To scan or photograph?

Well, the delayed tax season is upon us and a few folks are scrambling to get “stuff” prepared at the last second. These modern days there are so many more ways of capturing information than were even dreamt of 20 years ago; but, this has led to some interesting confusion. One individual hit me with “I have photographed all my receipts this year; but, how do I get them out of my phone?”. Yet another mentioned having moved to Windows 10 and now their old scanner doesn’t work and so forth.

So, it seemed to me that the same solution applied to both of these situations. Images taken with a phone are no different than those scanned with a flatbed or any other type of scanner. Yes, a flatbed scanner is quite convenient for pressing curled receipts flat and scanning them into the computer; but, the real purpose is often just to “capture” a number and have proof of the associated expenditure, asset, or whatever so perhaps a quick photo of that document or item is all you really needed.

But, wait you say, how do I get those pictures out of my phone, and then how do I get them into some form that is useful? For me, the first step is to get them transferred to a computer (yes, I know how powerful modern phones are; but, I am experienced in solutions using Windows and associated utilities).

My second choice for getting photos off of a phone and into a computer is to sync the phone with a cloud service (iCloud, google-cloud, and so forth) then follow the instructions to log your computer into that same cloud account and you can sync again or copy and paste from the cloud to your pc. This has the advantage that the cloud services are really good at converting names and formatting issues automatically so what you get on your computer is readily useable when it arrives. At this point, you could print them out (ugh!) archive them onto a portable memory device, burn them onto a CD or DVD, or whatever seems most functional for you.

However, some folks like to have all this information in a more standard form like JPG’s or even PDFs (Adobe format). How do I get all of this stuff into the right format, you know, so I can use it? Well, when it comes from the cloud it is extremely likely to come as a JPG which is a nice compressed format suitable for viewing. If, instead, you want PDF, you might have to print all of those photos to a PDF printer (Windows 10 has one built-in, or you can download one of several from the internet at no charge – “cute pdf” has worked well for me in the past). Oh, and you can select multiple photos and have them all printed to pdf files in a single step if you have a lot of them to convert.
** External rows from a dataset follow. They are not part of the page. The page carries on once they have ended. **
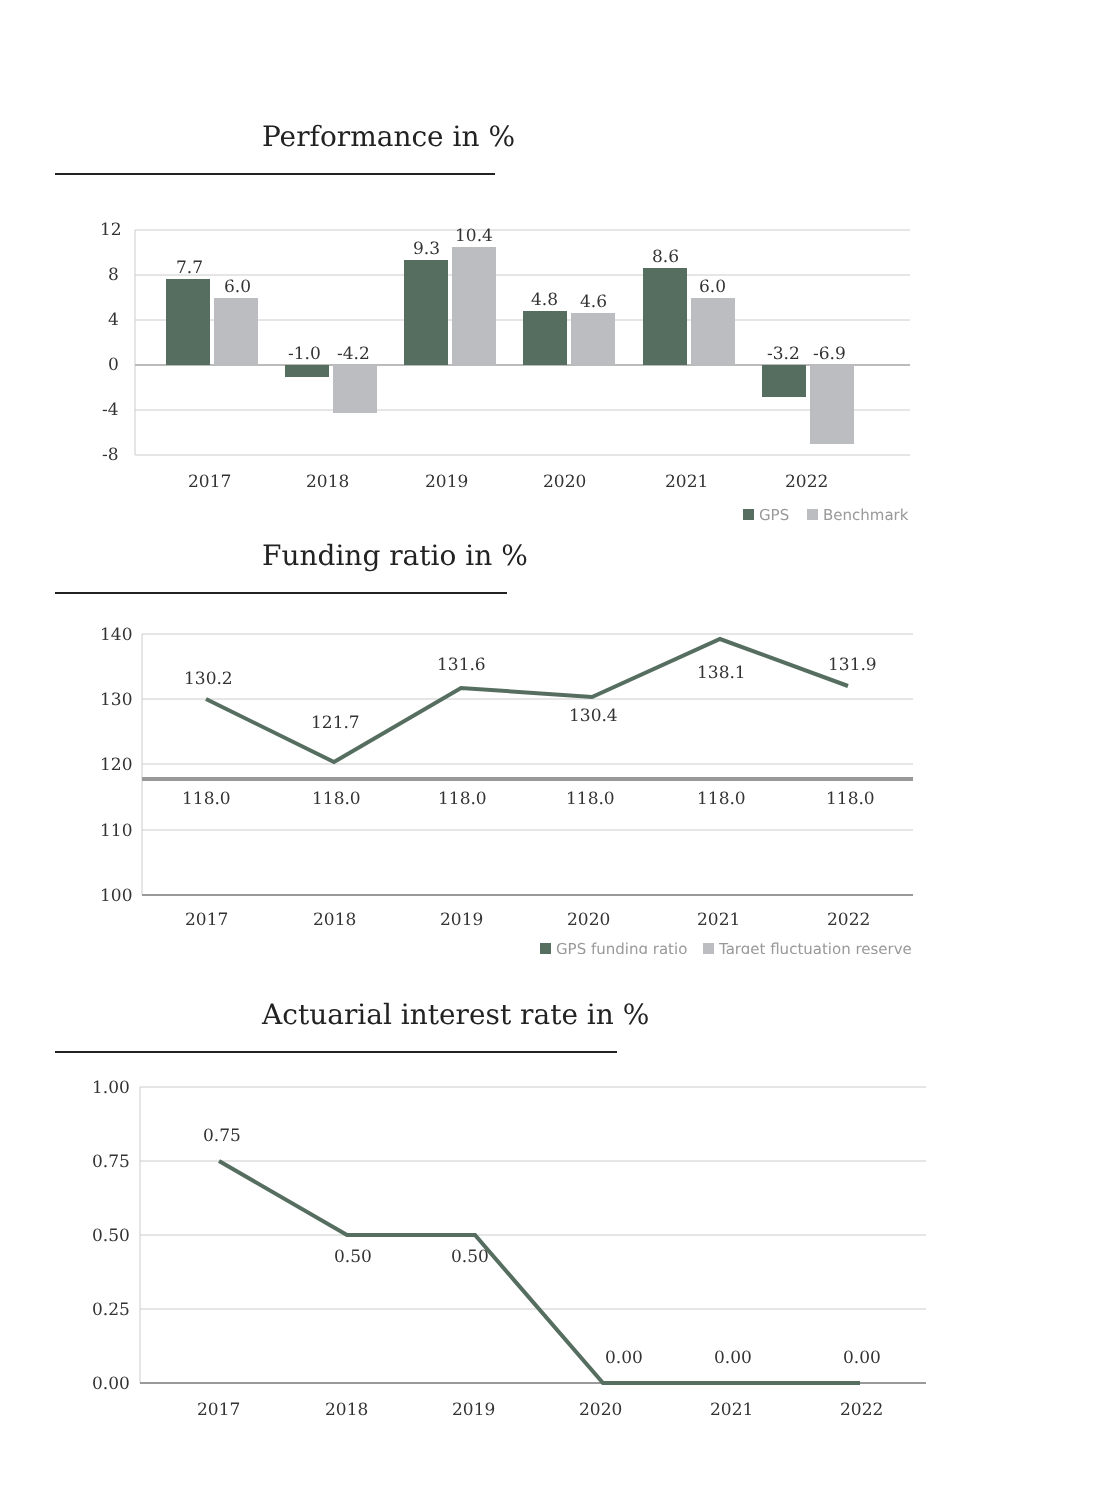Performance in %
12
8
4
0
-4
-8
7.7
6.0
-1.0
-4.2
9.3
10.4
4.8
4.6
8.6
6.0
-3.2
-6.9
2017
2018
2019
2020
2021
2022
GPS
Benchmark
Funding ratio in %
140
130
120
110
100
130.2
121.7
131.6
130.4
138.1
131.9
118.0
118.0
118.0
118.0
118.0
118.0
2017
2018
2019
2020
2021
2022
GPS funding ratio
Target fluctuation reserve
Actuarial interest rate in %
1.00
0.75
0.50
0.25
0.00
0.75
0.50
0.50
0.00
0.00
0.00
2017
2018
2019
2020
2021
2022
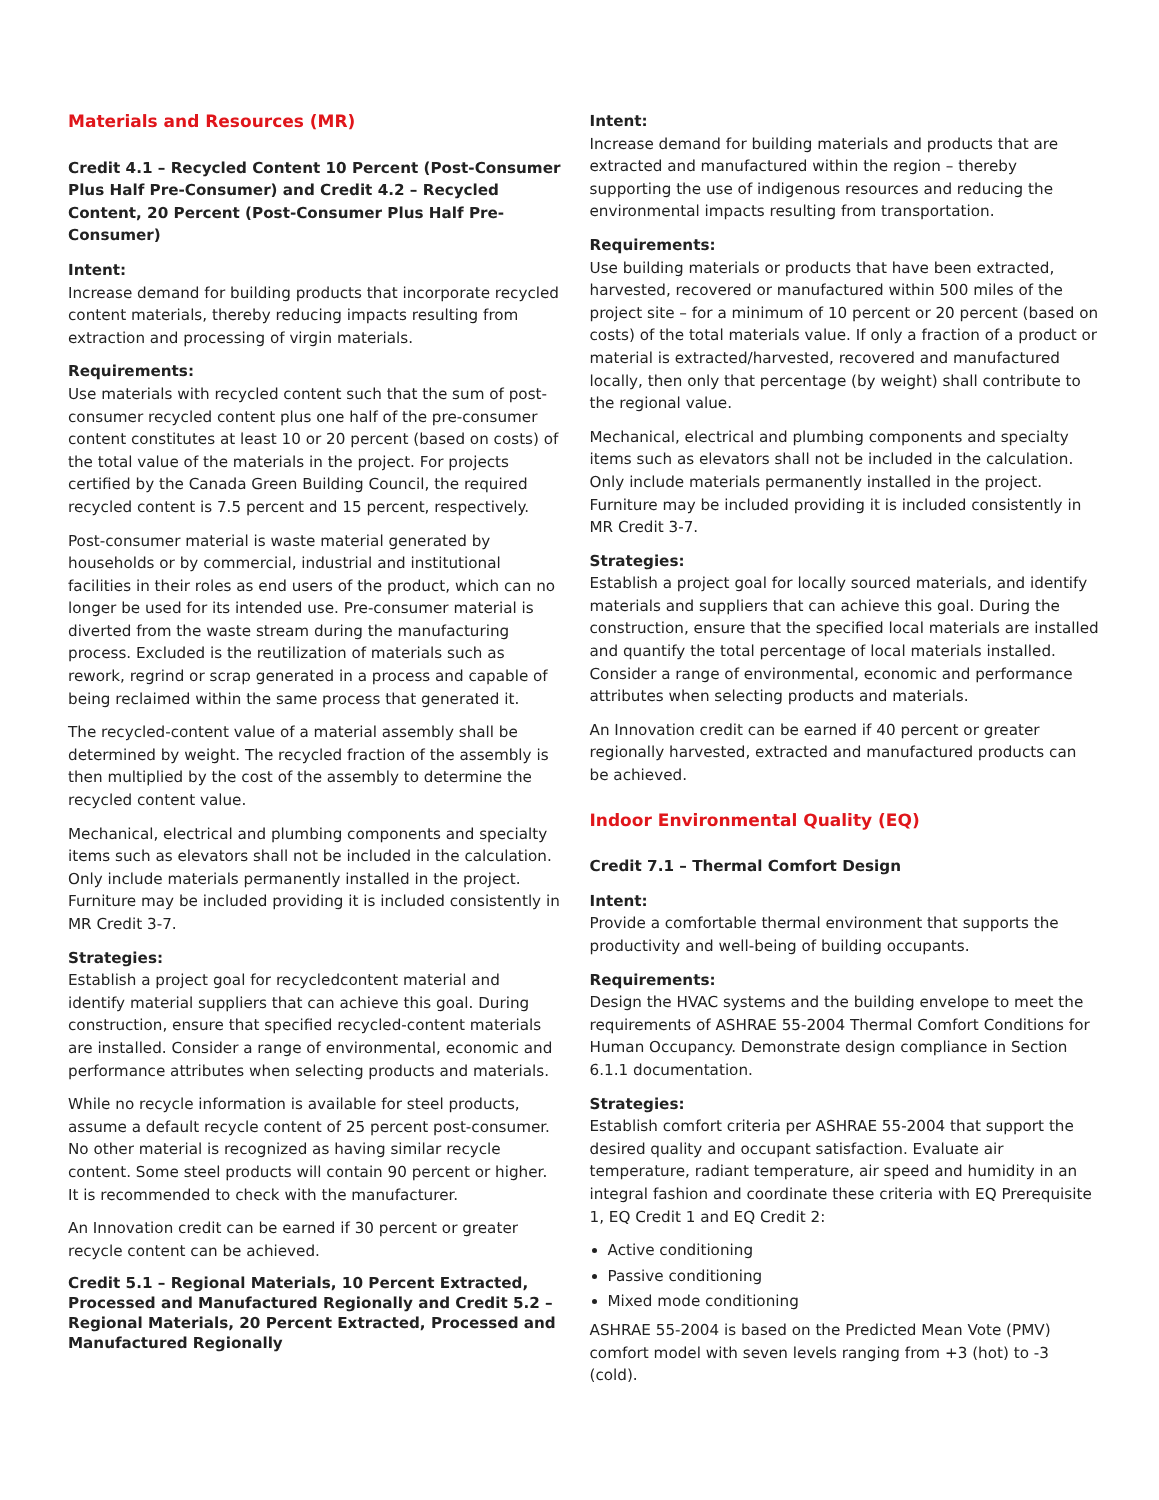Materials and Resources (MR)
Credit 4.1 – Recycled Content 10 Percent (Post-Consumer Plus Half Pre-Consumer) and Credit 4.2 – Recycled Content, 20 Percent (Post-Consumer Plus Half Pre-Consumer)
Intent:
Increase demand for building products that incorporate recycled content materials, thereby reducing impacts resulting from extraction and processing of virgin materials.
Requirements:
Use materials with recycled content such that the sum of post-consumer recycled content plus one half of the pre-consumer content constitutes at least 10 or 20 percent (based on costs) of the total value of the materials in the project. For projects certified by the Canada Green Building Council, the required recycled content is 7.5 percent and 15 percent, respectively.
Post-consumer material is waste material generated by households or by commercial, industrial and institutional facilities in their roles as end users of the product, which can no longer be used for its intended use. Pre-consumer material is diverted from the waste stream during the manufacturing process. Excluded is the reutilization of materials such as rework, regrind or scrap generated in a process and capable of being reclaimed within the same process that generated it.
The recycled-content value of a material assembly shall be determined by weight. The recycled fraction of the assembly is then multiplied by the cost of the assembly to determine the recycled content value.
Mechanical, electrical and plumbing components and specialty items such as elevators shall not be included in the calculation. Only include materials permanently installed in the project. Furniture may be included providing it is included consistently in MR Credit 3-7.
Strategies:
Establish a project goal for recycledcontent material and identify material suppliers that can achieve this goal. During construction, ensure that specified recycled-content materials are installed. Consider a range of environmental, economic and performance attributes when selecting products and materials.
While no recycle information is available for steel products, assume a default recycle content of 25 percent post-consumer. No other material is recognized as having similar recycle content. Some steel products will contain 90 percent or higher. It is recommended to check with the manufacturer.
An Innovation credit can be earned if 30 percent or greater recycle content can be achieved.
Credit 5.1 – Regional Materials, 10 Percent Extracted, Processed and Manufactured Regionally and Credit 5.2 – Regional Materials, 20 Percent Extracted, Processed and Manufactured Regionally
Intent:
Increase demand for building materials and products that are extracted and manufactured within the region – thereby supporting the use of indigenous resources and reducing the environmental impacts resulting from transportation.
Requirements:
Use building materials or products that have been extracted, harvested, recovered or manufactured within 500 miles of the project site – for a minimum of 10 percent or 20 percent (based on costs) of the total materials value. If only a fraction of a product or material is extracted/harvested, recovered and manufactured locally, then only that percentage (by weight) shall contribute to the regional value.
Mechanical, electrical and plumbing components and specialty items such as elevators shall not be included in the calculation. Only include materials permanently installed in the project. Furniture may be included providing it is included consistently in MR Credit 3-7.
Strategies:
Establish a project goal for locally sourced materials, and identify materials and suppliers that can achieve this goal. During the construction, ensure that the specified local materials are installed and quantify the total percentage of local materials installed. Consider a range of environmental, economic and performance attributes when selecting products and materials.
An Innovation credit can be earned if 40 percent or greater regionally harvested, extracted and manufactured products can be achieved.
Indoor Environmental Quality (EQ)
Credit 7.1 – Thermal Comfort Design
Intent:
Provide a comfortable thermal environment that supports the productivity and well-being of building occupants.
Requirements:
Design the HVAC systems and the building envelope to meet the requirements of ASHRAE 55-2004 Thermal Comfort Conditions for Human Occupancy. Demonstrate design compliance in Section 6.1.1 documentation.
Strategies:
Establish comfort criteria per ASHRAE 55-2004 that support the desired quality and occupant satisfaction. Evaluate air temperature, radiant temperature, air speed and humidity in an integral fashion and coordinate these criteria with EQ Prerequisite 1, EQ Credit 1 and EQ Credit 2:
Active conditioning
Passive conditioning
Mixed mode conditioning
ASHRAE 55-2004 is based on the Predicted Mean Vote (PMV) comfort model with seven levels ranging from +3 (hot) to -3 (cold).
For those who still aren’t happy with all these photos of information or pdf’s of information, there is a technique called OCR (optical character recognition) which can convert all of this into numbers that can be used in a spreadsheet or in a myriad of other ways. For this, I usually suggest looking on the internet for a utility program to do this partially automatically and suggest spending a few dollars to get one that reviewers have had success with; or, you could simply type the numbers into whatever application you favor and be just as well off (most spreadsheets allow you to import jpg’s and pdfs so you have the source material and the numbers together).